1
Parteiendaten eintragen
Tragen Sie in den Kopfbereich den vollständigen Namen, das Gründungsland/-bundesland und die Geschäftsadresse beider Unternehmen ein. Achten Sie auf korrekte juristische Schreibweise (GmbH, AG, etc.).
💡 Überprüfen Sie die Daten mit dem Handelsregister oder Firmeneintrag – Fehler hier sind schwer zu korrigieren.
2
Produktdefinition in Anhang A festlegen
Erstellen Sie Anhang A und listen Sie alle Software-Produkte auf, die unter diese Vereinbarung fallen (Name, Version, Modul, etc.). Seien Sie präzise.

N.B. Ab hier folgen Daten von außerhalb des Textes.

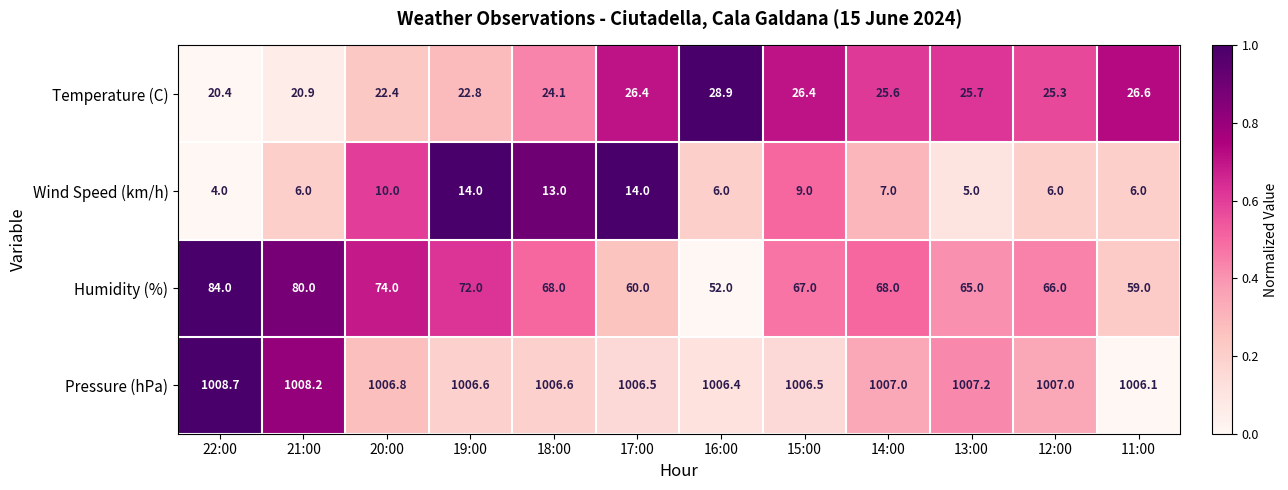

True or false: Pressure (hPa) has a value of 1006.4 at 16:00.

True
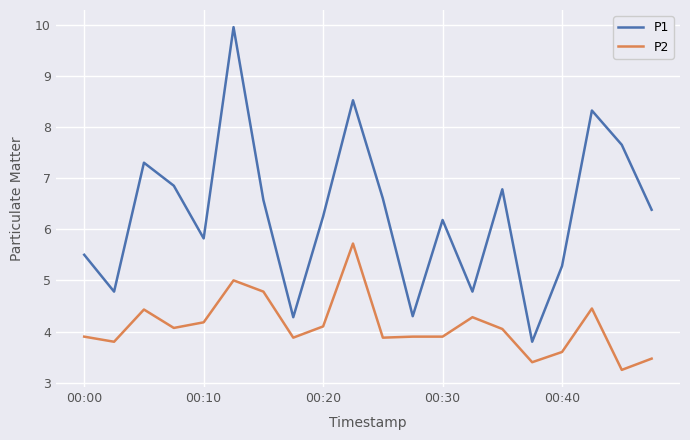

List the series in order of their overall mean, highest first.

P1, P2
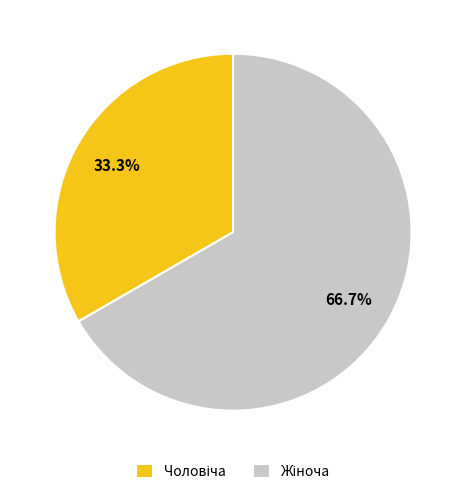

Does any single category account for the majority?

Yes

💡 Vergessen Sie nicht, auch die Dokumentation und Benutzerhandbücher zu erwähnen, wenn diese zum Produkt gehören.
3
Genehmigten Standort(e) definieren
Geben Sie genau an, von welchen geografischen Standorten oder in welcher Region der Partner die Software vertreiben darf (z. B. 'Deutschland', 'Bundesland XY', 'einzelne Filiale in [Stadt]').
💡 Wenn mehrere Standorte gewünscht sind, sollte der Partner separate Vereinbarungen für jeden abschließen – das ist in dieser Vorlage so vorgesehen.
4
Kompetenzanforderungen in Anhang C zusammenstellen
Erstellen Sie Anhang C und führen Sie auf, welche Schulungen, Zertifikate oder Leistungskennzahlen der Partner erfüllen muss (z. B. 'Mindestens zwei Mitarbeiter mit [SCHULUNG] zertifiziert', 'jährliche Umsatzziele von EUR [BETRAG]').
💡 Machen Sie die Anforderungen realistisch und überprüfbar – zu hohe Anforderungen führen dazu, dass der Partner zur Konkurrenz wechselt.
5
Rabattstaffeln in Anhang B eintragen
Nennen Sie in Anhang B die Mengenrabatte – z. B. '0–10 Lizenzen: 10 % Rabatt', '11–50 Lizenzen: 15 % Rabatt', '>50 Lizenzen: 20 % Rabatt'.
💡 Überprüfen Sie, dass die Rabattgrenzen für Ihren Geschäftsbetrieb sinnvoll sind und dass Sie als Softwarefirma noch rentabel arbeiten können.
6
Finanzielle und Zahlungsbedingungen anpassen
Geben Sie Zahlungsbedingungen an (z. B. '30 Tage Nettozahlung'), Säumniszuschläge (z. B. '1 % pro Monat'), die Vorankündigungsfrist für Preisänderungen und die Gebührenstruktur.
💡 Prüfen Sie, dass Säumniszuschläge unter dem in Ihrem Bundesland zulässigen Höchstsatz liegen (in Deutschland z. B. ca. 5–6 % p.a. für Geschäftspartner im B2B-Bereich).
7
Schulungsanforderungen konkretisieren
Definieren Sie, welche konkreten Schulungen der Partner absolvieren muss (z. B. 'Grundlagenschulung Software', 'Verkaufstraining', 'technischer Support-Kurs') und wer diese durchführt.
💡 Halten Sie Schulungsinhalte und Bestätigungen dokumentiert – dies hilft später bei Streitigkeiten zu beweisen, ob der Partner sich qualifiziert hat.
8
Rechtliche Überprüfung
Lassen Sie die fertig ausgefüllte Vereinbarung von einem auf Technologie- und Vertragsrecht spezialisierten Anwalt überprüfen, bevor Sie sie unterzeichnen.
💡 Besondere Aufmerksamkeit auf Haftungsausschlüsse, Datenschutz (DSGVO) und lokale Regelungen zu Säumniszuschlägen und Kreditvergabe legen.